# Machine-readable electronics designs
:::::
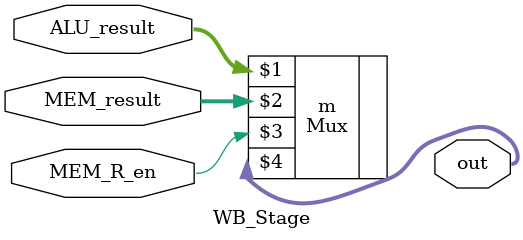
<source format=v>
module WB_Stage(input [31:0] ALU_result,MEM_result,
                input MEM_R_en,
                output [31:0] out);
  
  Mux #(32) m(ALU_result,MEM_result,MEM_R_en,out);
  
endmodule
</source>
:::::
Copy each line of the records above without change, but do not include any picture.

<source format=v>
module WB_Stage(input [31:0] ALU_result,MEM_result,
                input MEM_R_en,
                output [31:0] out);
  
  Mux #(32) m(ALU_result,MEM_result,MEM_R_en,out);
  
endmodule
</source>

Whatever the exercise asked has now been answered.